Saturday, August 2, 2014

Wisconsin Constitution Envy

Wisconsin and Illinois, two states compelled by financial necessity to take on their powerful public sector labor unions, are experiencing very different outcomes.

In a 5-2 ruling on July 31, the Wisconsin Supremes upheld Governor Scott Walker's controversial collective bargaining reforms. Major provisions included a prohibition on bargaining over non-wage matters, an end to mandatory dues deductions, and a requirement that unions be re-certified by members each year.

The law weakened public employee unions and cut membership in the largest teachers' union by a third. Governor Walker contends that the law has saved state and local governments $3 billion. That's pretty big money. And it's noteworthy that the bargaining reforms paved the way for savings on health insurance costs. 

The Illinois General Assembly cut hundreds of millions of dollars in employer health insurance costs with a 2012 bill that ended full health insurance subsidies for retired state employees. The recent Kanerva vs. Weems decision negated that important reform. 

So why is Wisconsin able to secure taxpayer savings while Illinois is running into a brick wall? The difference is in their respective constitutions. Illinois has a very strongly-worded pension protection clause. No such clause exists in the Wisconsin Constitution. 

I posted previously about my disagreement with the Illinois State Supreme Court's linkage of health insurance subsidies to the pension clause. Unfortunately, the Court did what they did and retiree health insurance subsidies can't be unilaterally cut by the General Assembly. So no savings will be found there.  

Unencumbered by similar constitutional restrictions, a majority on the Wisconsin Court reached a very different verdict concerning the powers of a legislative body:

The decision was 5-2, with Justice Michael Gableman writing the lead opinion, which found that collective bargaining over a contract with an employer is not a fundamental right for public employees under the constitution. Instead, it's a benefit that lawmakers can extend or restrict as they see fit, he said.  
"No matter the limitations or 'burdens' a legislative enactment places on the collective bargaining process, collective bargaining remains a creation of legislative grace and not constitutional obligation. The First Amendment cannot be used as a vehicle to expand the parameters of a benefit that it does not itself protect," Gableman wrote.
The issues involved aren't exactly the same, but two different constitutions yielded two very different high court rulings on what a legislative body can and can't do with respect to collective bargaining and existing benefits.

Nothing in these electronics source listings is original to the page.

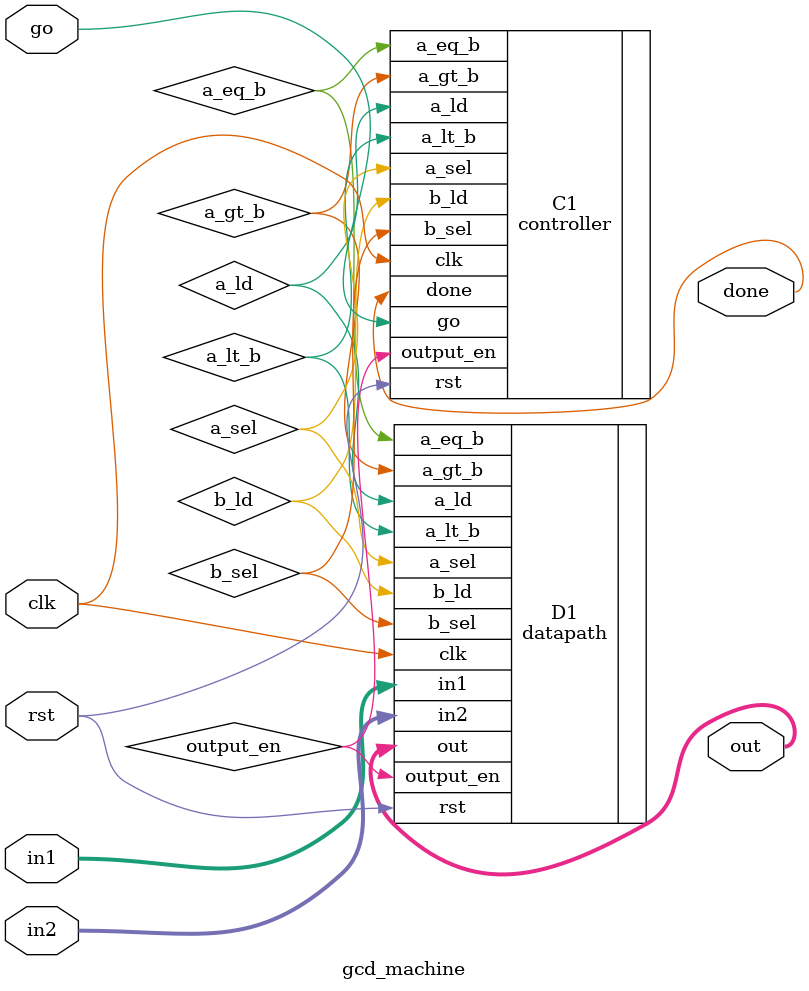
<source format=v>
module gcd_machine (clk, rst, go, in1, in2, out, done);
input clk, rst, go;
input [31:0] in1, in2;
output [31:0] out;
output done;

wire a_gt_b, a_eq_b, a_lt_b;
wire a_ld, b_ld, a_sel, b_sel;
wire output_en;

controller C1 (.clk(clk), .rst(rst), .go(go), .a_gt_b(a_gt_b), .a_eq_b(a_eq_b), .a_lt_b(a_lt_b), .a_ld(a_ld), .a_sel(a_sel), .b_ld(b_ld),  .b_sel(b_sel), .output_en(output_en), .done(done));
datapath D1 (.clk(clk), .rst(rst), .in1(in1), .in2(in2), .a_sel(a_sel), .b_sel(b_sel), .a_ld(a_ld), .b_ld(b_ld), .a_gt_b(a_gt_b), .a_eq_b(a_eq_b), .a_lt_b(a_lt_b), .output_en(output_en), .out(out));
endmodule

</source>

So it was fitting that, the day after the Wisconsin Supreme Court ruling, the Chicago Tribune reports that the City of Chicago will defer plans to increase property tax revenues until 2015 while the City explores ways to reduce costs and mitigate what would otherwise be a huge property tax increase on Chicago residents. The property tax increase would be necessitated in part by a mandatory funding requirement inserted into a 2010 law that created a second tier of reduced pension benefits for police and fire new hires. 

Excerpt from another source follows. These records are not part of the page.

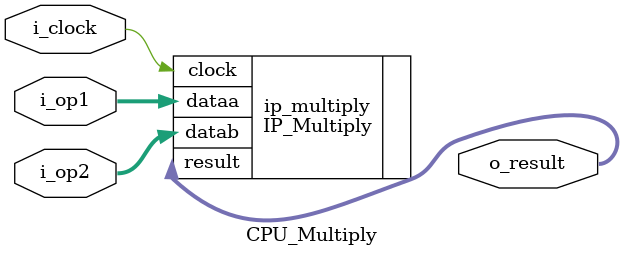
<source format=v>


module CPU_Multiply(
	input wire i_clock,
	input wire [31:0] i_op1,
	input wire [31:0] i_op2,
	output wire [63:0] o_result
);

`ifndef __ICARUS__

    IP_Multiply ip_multiply(
        .clock(i_clock),
        .dataa(i_op1),
        .datab(i_op2),
        .result(o_result)
    );

`else

    reg [63:0] p1;
	reg [63:0] p2;
	
	assign o_result = p2;

    always @(posedge i_clock)
    begin
        p1 <= i_op1 * i_op2;
        p2 <= p1;
    end

`endif

endmodule

</source>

By the end of next year, the February city elections and any potential April runoffs will be history. Delaying a decision also will buy the city more time to get the General Assembly to enact pension changes that could significantly reduce the required payments to the two retirement funds. 
"We are going to work on reform because we need that," Budget Director Alexandra Holt said. "It's got to be sustainable for taxpayers. And since the additional payment for the police and fire pension systems isn't due until 2016, we need to work as hard as we can to get reform."
Reducing taxpayer costs is certainly the responsible thing to do. But those reforms might not get the green light if the Illinois Supreme Court finds them unconstitutional because of Illinois' stringent pension protection clause.

Wisconsin may be renowned for it's cheese, but Illinois taxpayers may be the ones forced to fork over the cheddar.